Seems like X is (or includes) the ability to think about self-modification: awareness of its own internal details and modelling their possible changes.
Note that without this ability the tool could invent a plan which leads to its own accidental destruction (and possibly not completing the plan), because it does not realize it could be destroyed or damaged.
An agent can also accidentally pursue a plan which leads to its self-destruction. People do it now and then by not modelling the world well enough.
I think of agents having goals and pursuing them by default. I dont see how self reflexive abilities.… ” think about self-modification: awareness of its own internal details and modelling their possible changes.”...add up to goals. It might be intuitive that a self aware entity would want to preserve its existence...but that intuition could be driven by anthropomorphism, (or zoomorphism , or biomorphism)
With self-reflective abilities, the system can also consider paths including self-modification in reaching its goal. Some of those paths may be highly unintuitive for humans, so we wouldn’t notice some possible dangers. Self-modification may also remove some safety mechanisms.
A system that explores many paths can find a solutions humans woudln’t notice. Such “creativity” at object level is relatively harmless. Google Maps may find you a more efficient path to your work than the one you use now, but that’s okay. Maybe the path is wrong for some reasons that Google Maps does not understand (e.g. it leads through a neighborhood with high crime), but at least on general level you understand that such is the risk of following the outputs blindly. However, similar “creativity” at self-modification level can have unexpected serious consequences.
“the system can also”, “some of those paths may be”, “may also remove”. Those are some highly conditional statements. Quantify, please, or else this is no different than “the LHC may destroy us all with a mini black hole!”
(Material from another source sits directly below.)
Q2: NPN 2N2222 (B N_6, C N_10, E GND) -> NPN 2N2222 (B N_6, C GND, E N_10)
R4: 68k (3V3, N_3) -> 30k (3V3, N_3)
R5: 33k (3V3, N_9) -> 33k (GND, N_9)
I’d need to have a specific description of the system, what exactly it can do, and how exactly it can modify itself, to give you a specific example of self-modification that contributes to the specific goal in a perverse way.
I can invent an example, but then you can just say “okay, I wouldn’t use that specific system”.
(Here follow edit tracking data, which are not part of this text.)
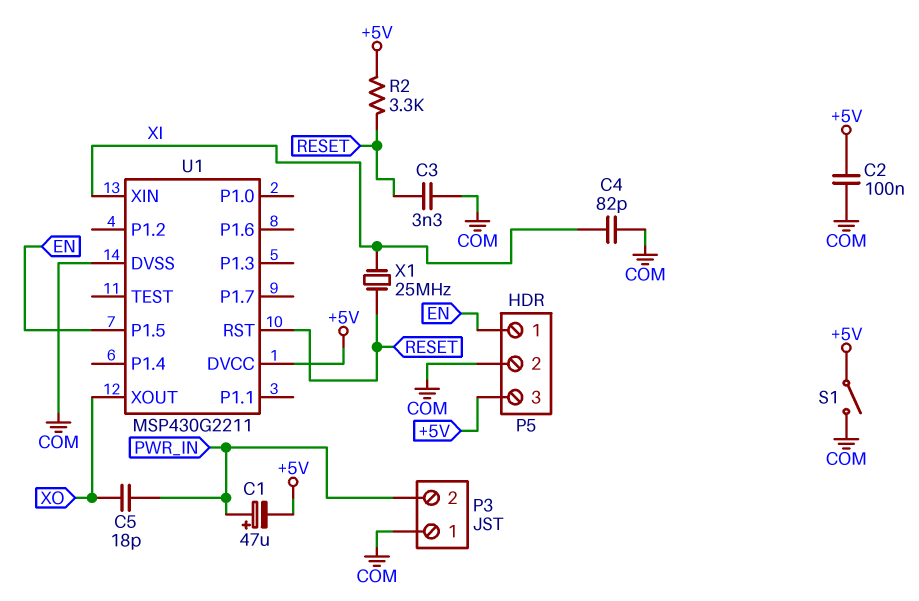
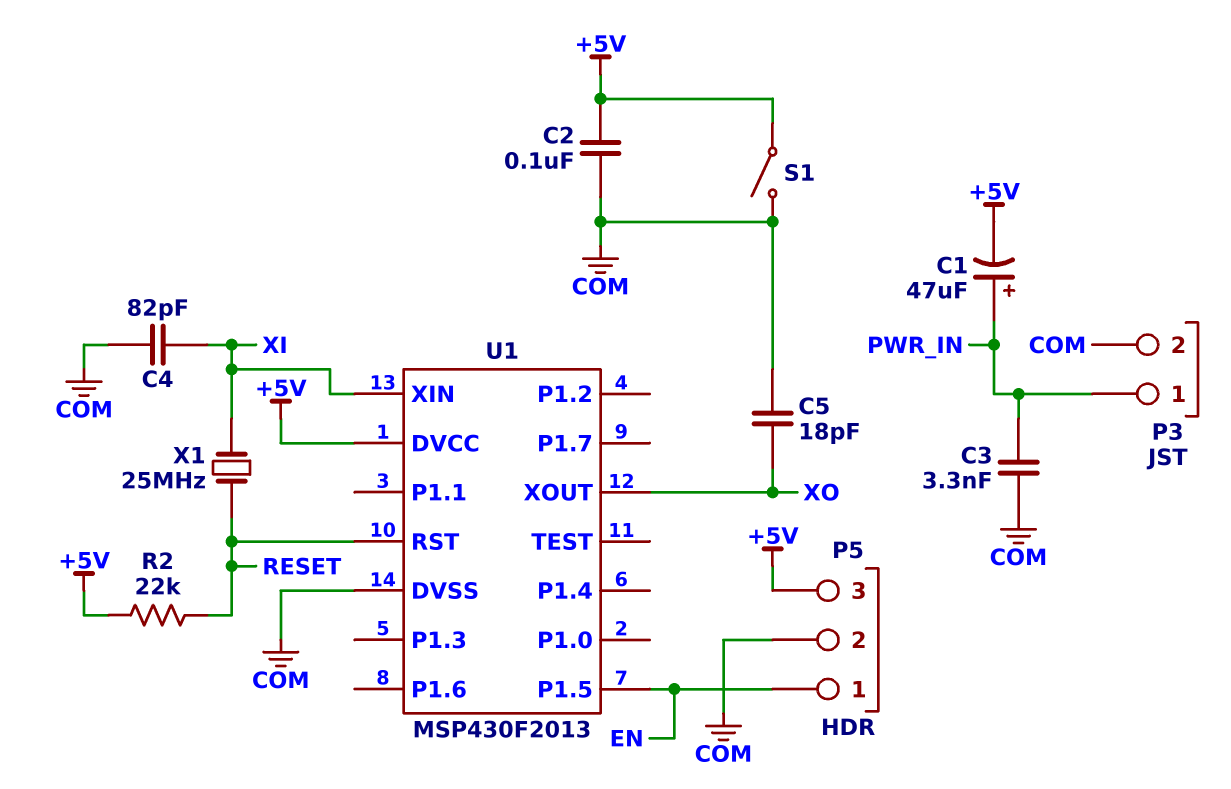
C3: 3.3nF (COM, RESET) -> 3.3nF (COM, PWR_IN)
C5: 18pF (PWR_IN, XO) -> 18pF (COM, XO)
P3 pin 1: COM -> PWR_IN
P3 pin 2: PWR_IN -> COM
R2: 3.3k (+5V, RESET) -> 22k (+5V, RESET)
U1: MSP430G2211 -> MSP430F2013

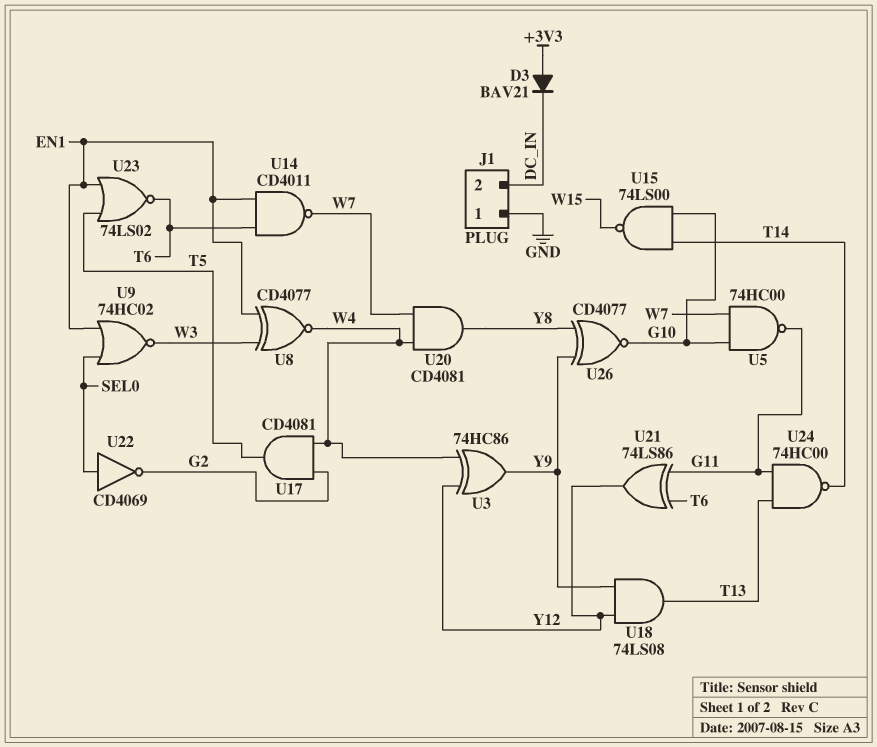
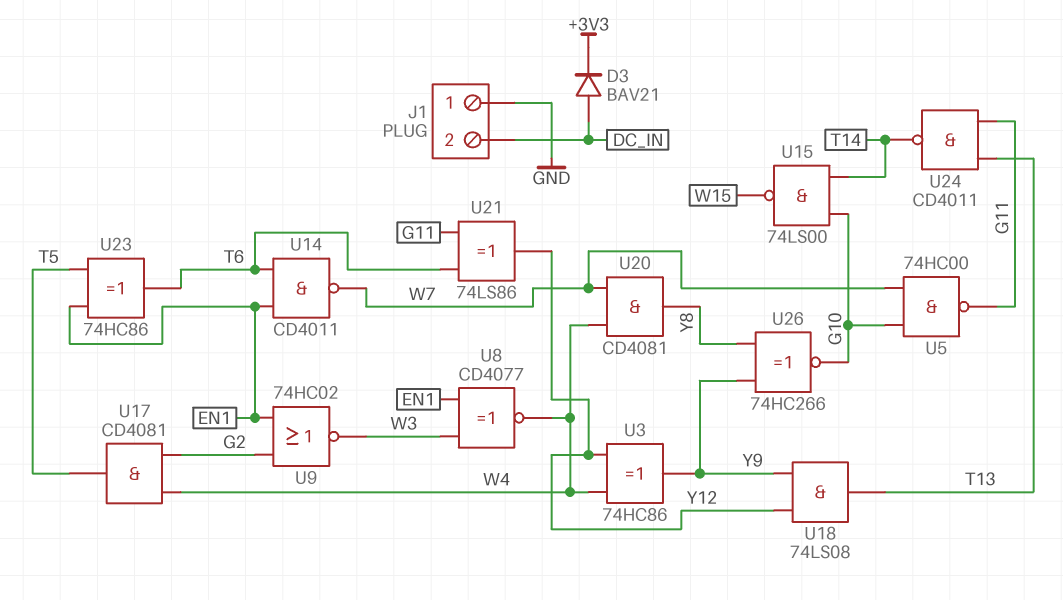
D3: diode BAV21 (A +3V3, K DC_IN) -> diode BAV21 (A DC_IN, K +3V3)
U9: NOR 74HC02 (in EN1, in SEL0, out W3) -> NOR 74HC02 (in EN1, in G2, out W3)
U22: NOT CD4069 (in SEL0, out G2) -> none
U23: NOR 74LS02 (in EN1, in T5, out T6) -> XOR 74HC86 (in EN1, in T5, out T6)
U24: NAND 74HC00 (in G11, in T13, out T14) -> NAND CD4011 (in G11, in T13, out T14)
U26: XNOR CD4077 (in Y8, in Y9, out G10) -> XNOR 74HC266 (in Y8, in Y9, out G10)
As an example: Imagine that you have a machine with two modules (whatever they are) called Module-A and Module-B. Module-A is only useful for solving Type-A problems. Module-B is only useful for solving Type-B problems. At this moment, you have a Type-A problem, and you ask the machine to solve it as cheaply as possible. The machine has no Type-B problem at the moment. So the machine decides to sell its Module-B on ebay, because it is not necessary now, and the gained money will reduce the total cost of solving your problem. This is short-sighted, because tomorrow you may need to solve a Type-B problem. But the machine does not predict your future wishes.
But can’t you see, that’s entirely the point!
If you design systems whereby the Scary Idea has no more than a vanishing likelihood of occurring, it no longer becomes an active concern. It’s like saying “bridges won’t survive earthquakes! you are crazy and irresponsible to build a bridge in an area with earthquakes!” And then I design a bridge that can survive earthquakes smaller than magnitude X, where X magnitude earthquakes have a likelihood of occurring less than 1 in 10,000 years, then on top of that throw an extra safety margin of 20% on because we have the extra steel available. Now how crazy and irresponsible is it?
Yeah, and the whole problem is how specifically will you do it.
If I (or anyone else) will give you examples of what could go wrong, of course you can keep answering by “then I obviously wouldn’t use that design”. But at the end of the day, if you are going to build an AI, you have to make some design—just refusing designs given by other people will not do the job.
There are plenty of perfectly good designs out there, e.g. CogPrime + GOLUM. You could be calculating probabilistic risk based on these designs, rather than fear mongering based on a naïve Bayes net optimizer.